Setelah dia tidak merespons email dari APM, wanita itu mengatakan bahwa dia menerima pesan teks dari perusahaan yang mengatakan pembayarannya akan dihentikan. Wanita tersebut menghubungi konsultannya di APM dan mengatakan bahwa dia tidak akan menandatanganinya.
“Saya sudah bilang, ‘Saya tidak akan menandatangan itu, itu adalah palsu’. Dan dia mengatakan, ‘Nggak akan ada yang tahu – ini akan menjadi antara kamu dan aku. Dan kami akan bisa memberikanmu sejumlah uang untuk akupuntur punggungmu jika kamu menandatangani ini’.
Seorang mantan konsultan kerja yang baru saja menyelesaikan karir 20 tahunnya dalam industri tersebut mengatakan kepada Guardian bahwa dia pernah melihat skenario seperti itu terjadi sebelumnya.
“Ini adalah sistem yang cukup kejam di mana kamu bekerja,” katanya. “Saya pernah bekerja untuk organisasi dengan KPI yang cukup ketat dan, jika kamu tidak mencapainya dua minggu berturut-turut, maka kamu akan harus melalui tinjauan kinerja dan akan dipecat dari organisasi.”
Dia mengatakan bahwa penyedia membutuhkan bukti untuk mendapatkan pendanaan mereka – karena merekam bersandar padanya.
Selama 10 tahun terakhir, pemerintah telah meningkatkan persyaratan bukti mereka dan metode termudahnya adalah dengan payslip. Budaya KPI yang ketat menyebabkan beberapa orang menggunakan perilaku “tidak jujur” seperti kontak penyedia kepada pengusaha untuk merundingkan tanggal mulai ulang untuk mendapatkan lebih banyak dana, katanya.
Dia mengatakan bahwa fokus ada pada “pelanggan bernilai tinggi” yang dapat memberikan penyedia lebih banyak uang dan dorongan kuat dari manajer untuk memaksakan orang masuk pekerjaan, meski mungkin membahayakan kesejahteraan fisik atau mental mereka.
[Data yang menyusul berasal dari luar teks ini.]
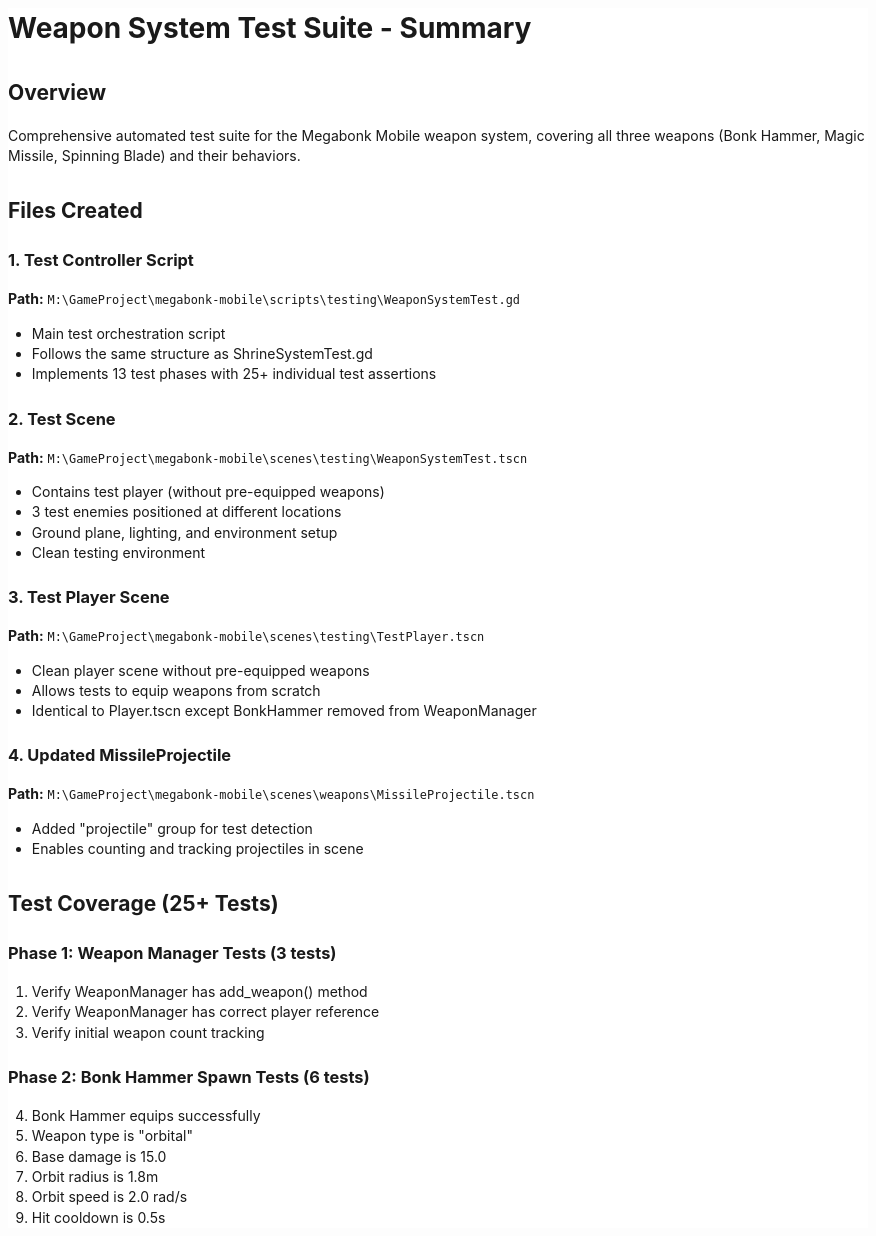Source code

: # Weapon System Test Suite - Summary

## Overview
Comprehensive automated test suite for the Megabonk Mobile weapon system, covering all three weapons (Bonk Hammer, Magic Missile, Spinning Blade) and their behaviors.

## Files Created

### 1. Test Controller Script
**Path:** `M:\GameProject\megabonk-mobile\scripts\testing\WeaponSystemTest.gd`
- Main test orchestration script
- Follows the same structure as ShrineSystemTest.gd
- Implements 13 test phases with 25+ individual test assertions

### 2. Test Scene
**Path:** `M:\GameProject\megabonk-mobile\scenes\testing\WeaponSystemTest.tscn`
- Contains test player (without pre-equipped weapons)
- 3 test enemies positioned at different locations
- Ground plane, lighting, and environment setup
- Clean testing environment

### 3. Test Player Scene
**Path:** `M:\GameProject\megabonk-mobile\scenes\testing\TestPlayer.tscn`
- Clean player scene without pre-equipped weapons
- Allows tests to equip weapons from scratch
- Identical to Player.tscn except BonkHammer removed from WeaponManager

### 4. Updated MissileProjectile
**Path:** `M:\GameProject\megabonk-mobile\scenes\weapons\MissileProjectile.tscn`
- Added "projectile" group for test detection
- Enables counting and tracking projectiles in scene

## Test Coverage (25+ Tests)

### Phase 1: Weapon Manager Tests (3 tests)
1. Verify WeaponManager has add_weapon() method
2. Verify WeaponManager has correct player reference
3. Verify initial weapon count tracking

### Phase 2: Bonk Hammer Spawn Tests (6 tests)
4. Bonk Hammer equips successfully
5. Weapon type is "orbital"
6. Base damage is 15.0
7. Orbit radius is 1.8m
8. Orbit speed is 2.0 rad/s
9. Hit cooldown is 0.5s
“Ini adalah model rekrutmen, bukan model yang membantu orang mendapatkan pekerjaan,” katanya.
Jeremy Poxon, seorang advokat dari Serikat Pekerja yang Menganggur, mengatakan bahwa mereka mendengar dari orang setiap hari yang merasa “ditekan, diintimidasi atau terintimidasi” oleh agen pekerjaan mereka untuk memberikan detail payslip.
Guardian Australia mengetahui tentang pencari kerja yang mengklaim bahwa mereka telah diancam dengan penangguhan jika tidak memberikan detail payslip – meskipun DEWR mengumumkan bahwa mereka telah mengirimkan direktif nasional kepada penyedia yang memperingatkan terhadap perilaku intimidatif.
“Pada dasarnya, perilaku predator seperti itu tertanam dalam sistem yang dioutsourcing,” ujar Poxon.
“Sangat mengganggu bahwa perusahaan terus menerus terlibat dalam perilaku ini.
“Sudah semakin jelas bahwa, sebagaimana sistem berdiri, pemerintah entah tidak memiliki kekuatan untuk mengekang orang-orang ini, atau sama sekali tidak bersedia melakukannya.”
CEO Economic Justices Australia, Kate Allingham, mengatakan bahwa pemerintah perlu lebih mengawasi sistem tersebut.